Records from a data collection
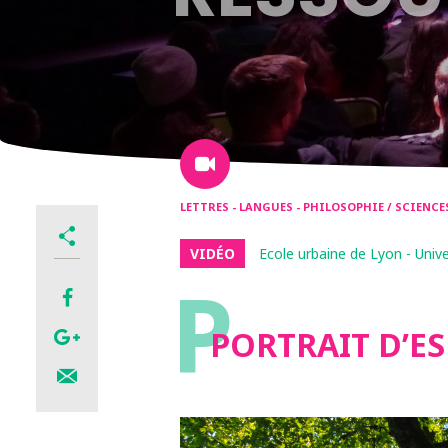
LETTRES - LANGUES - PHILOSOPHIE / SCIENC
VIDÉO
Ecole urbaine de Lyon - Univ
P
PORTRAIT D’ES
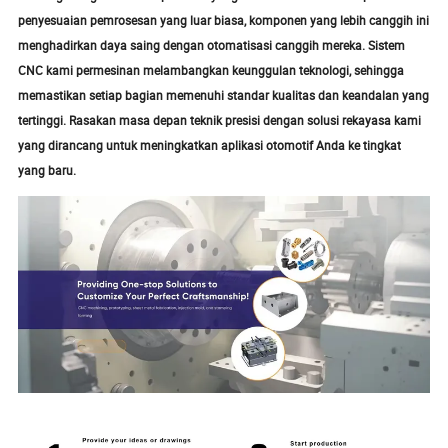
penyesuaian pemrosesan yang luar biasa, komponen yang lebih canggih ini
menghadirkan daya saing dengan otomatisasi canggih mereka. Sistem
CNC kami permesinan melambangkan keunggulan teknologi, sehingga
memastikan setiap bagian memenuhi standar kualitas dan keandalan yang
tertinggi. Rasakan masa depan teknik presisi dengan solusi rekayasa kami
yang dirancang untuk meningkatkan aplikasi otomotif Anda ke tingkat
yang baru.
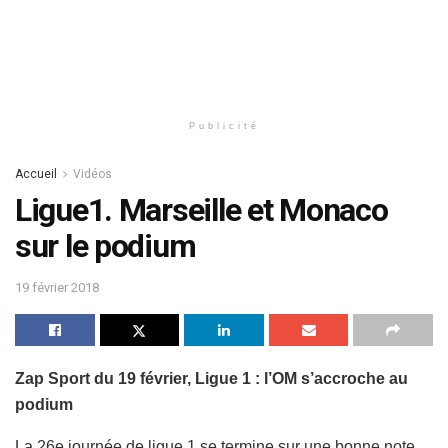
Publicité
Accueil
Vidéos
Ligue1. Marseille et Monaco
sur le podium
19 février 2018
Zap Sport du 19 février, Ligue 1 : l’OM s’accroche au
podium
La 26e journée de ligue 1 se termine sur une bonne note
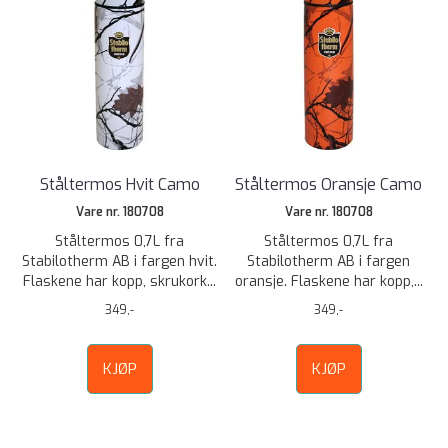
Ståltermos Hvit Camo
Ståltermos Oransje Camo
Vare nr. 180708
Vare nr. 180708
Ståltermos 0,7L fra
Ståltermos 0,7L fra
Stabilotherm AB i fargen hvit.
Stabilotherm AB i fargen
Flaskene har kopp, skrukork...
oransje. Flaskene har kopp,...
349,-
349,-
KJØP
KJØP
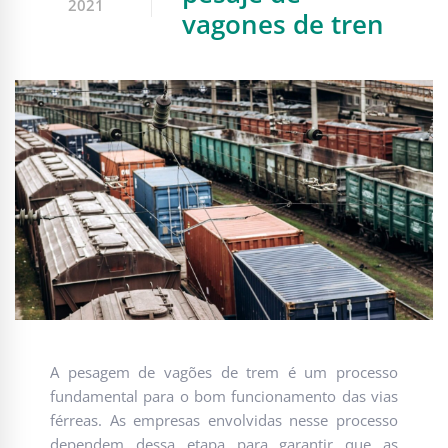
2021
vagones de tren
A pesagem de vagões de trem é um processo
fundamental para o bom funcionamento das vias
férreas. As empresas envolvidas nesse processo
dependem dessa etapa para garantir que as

--

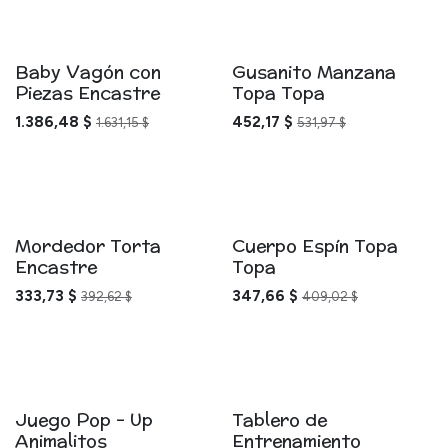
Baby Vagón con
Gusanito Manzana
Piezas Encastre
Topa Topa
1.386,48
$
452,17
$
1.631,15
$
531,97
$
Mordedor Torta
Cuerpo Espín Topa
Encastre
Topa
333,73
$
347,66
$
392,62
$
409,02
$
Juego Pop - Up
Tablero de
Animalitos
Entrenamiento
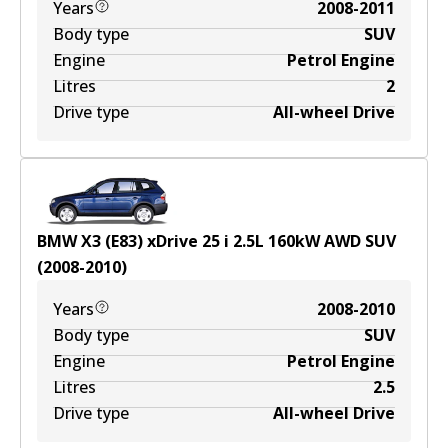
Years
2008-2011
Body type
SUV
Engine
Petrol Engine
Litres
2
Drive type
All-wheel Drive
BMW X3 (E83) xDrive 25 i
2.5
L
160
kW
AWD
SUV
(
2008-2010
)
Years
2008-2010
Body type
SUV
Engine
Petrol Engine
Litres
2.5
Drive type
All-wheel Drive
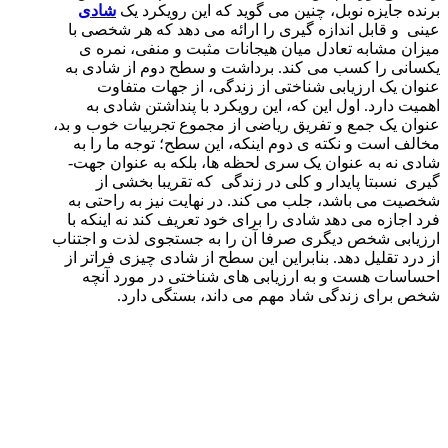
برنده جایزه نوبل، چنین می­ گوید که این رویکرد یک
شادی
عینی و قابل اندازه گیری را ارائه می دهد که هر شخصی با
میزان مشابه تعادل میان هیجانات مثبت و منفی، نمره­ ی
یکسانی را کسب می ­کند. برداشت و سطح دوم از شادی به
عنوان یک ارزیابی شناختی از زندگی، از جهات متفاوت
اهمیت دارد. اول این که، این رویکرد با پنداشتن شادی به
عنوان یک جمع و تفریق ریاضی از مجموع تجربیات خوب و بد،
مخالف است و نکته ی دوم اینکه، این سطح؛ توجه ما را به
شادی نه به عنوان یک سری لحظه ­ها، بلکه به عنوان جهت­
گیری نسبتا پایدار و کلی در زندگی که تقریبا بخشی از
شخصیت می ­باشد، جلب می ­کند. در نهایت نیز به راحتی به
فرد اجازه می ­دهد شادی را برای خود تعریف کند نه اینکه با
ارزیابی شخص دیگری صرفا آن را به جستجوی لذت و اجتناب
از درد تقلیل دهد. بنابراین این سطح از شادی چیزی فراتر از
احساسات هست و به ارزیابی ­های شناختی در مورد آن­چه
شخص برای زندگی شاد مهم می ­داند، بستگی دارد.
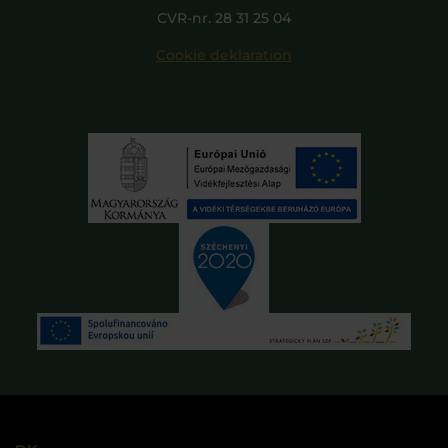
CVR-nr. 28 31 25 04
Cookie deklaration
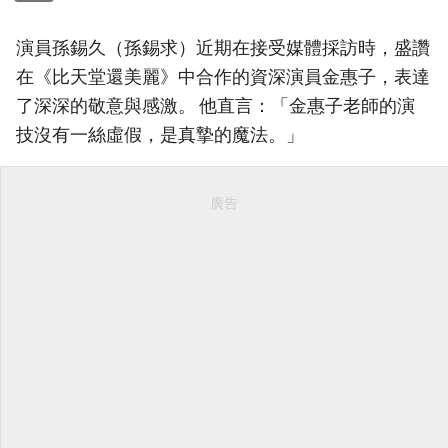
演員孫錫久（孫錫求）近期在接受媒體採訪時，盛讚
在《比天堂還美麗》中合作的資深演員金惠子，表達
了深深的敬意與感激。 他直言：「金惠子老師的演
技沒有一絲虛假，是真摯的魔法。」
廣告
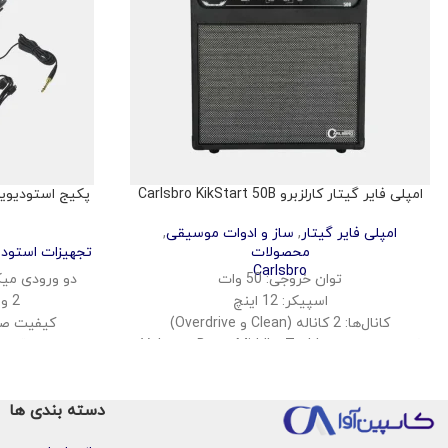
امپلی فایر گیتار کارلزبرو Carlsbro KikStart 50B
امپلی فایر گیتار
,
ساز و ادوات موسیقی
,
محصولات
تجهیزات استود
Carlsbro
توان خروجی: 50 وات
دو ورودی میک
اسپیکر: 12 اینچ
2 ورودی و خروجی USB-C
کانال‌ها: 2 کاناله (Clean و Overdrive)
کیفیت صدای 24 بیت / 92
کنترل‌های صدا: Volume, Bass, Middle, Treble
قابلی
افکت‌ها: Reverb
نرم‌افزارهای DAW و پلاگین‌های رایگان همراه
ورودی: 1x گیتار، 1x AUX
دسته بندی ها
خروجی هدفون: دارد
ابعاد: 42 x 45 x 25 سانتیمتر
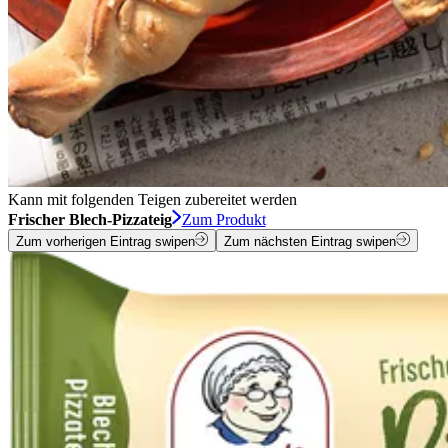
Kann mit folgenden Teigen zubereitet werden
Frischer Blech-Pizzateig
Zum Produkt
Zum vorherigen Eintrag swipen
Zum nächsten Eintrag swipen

ACTIVITY:
Your reply should consist solely of the lines above from the line containing "LETTRES - LANGUES - PHILOSOPHIE / SCIENC" up to and including the line containing "dependem dessa etapa para garantir que as", reproduced exactly, minus the pictures.

OUTPUT FOR THIS EXERCISE:
LETTRES - LANGUES - PHILOSOPHIE / SCIENC
VIDÉO
Ecole urbaine de Lyon - Univ
P
PORTRAIT D’ES
penyesuaian pemrosesan yang luar biasa, komponen yang lebih canggih ini
menghadirkan daya saing dengan otomatisasi canggih mereka. Sistem
CNC kami permesinan melambangkan keunggulan teknologi, sehingga
memastikan setiap bagian memenuhi standar kualitas dan keandalan yang
tertinggi. Rasakan masa depan teknik presisi dengan solusi rekayasa kami
yang dirancang untuk meningkatkan aplikasi otomotif Anda ke tingkat
yang baru.
Publicité
Accueil
Vidéos
Ligue1. Marseille et Monaco
sur le podium
19 février 2018
Zap Sport du 19 février, Ligue 1 : l’OM s’accroche au
podium
La 26e journée de ligue 1 se termine sur une bonne note
Ståltermos Hvit Camo
Ståltermos Oransje Camo
Vare nr. 180708
Vare nr. 180708
Ståltermos 0,7L fra
Ståltermos 0,7L fra
Stabilotherm AB i fargen hvit.
Stabilotherm AB i fargen
Flaskene har kopp, skrukork...
oransje. Flaskene har kopp,...
349,-
349,-
KJØP
KJØP
2021
vagones de tren
A pesagem de vagões de trem é um processo
fundamental para o bom funcionamento das vias
férreas. As empresas envolvidas nesse processo
dependem dessa etapa para garantir que as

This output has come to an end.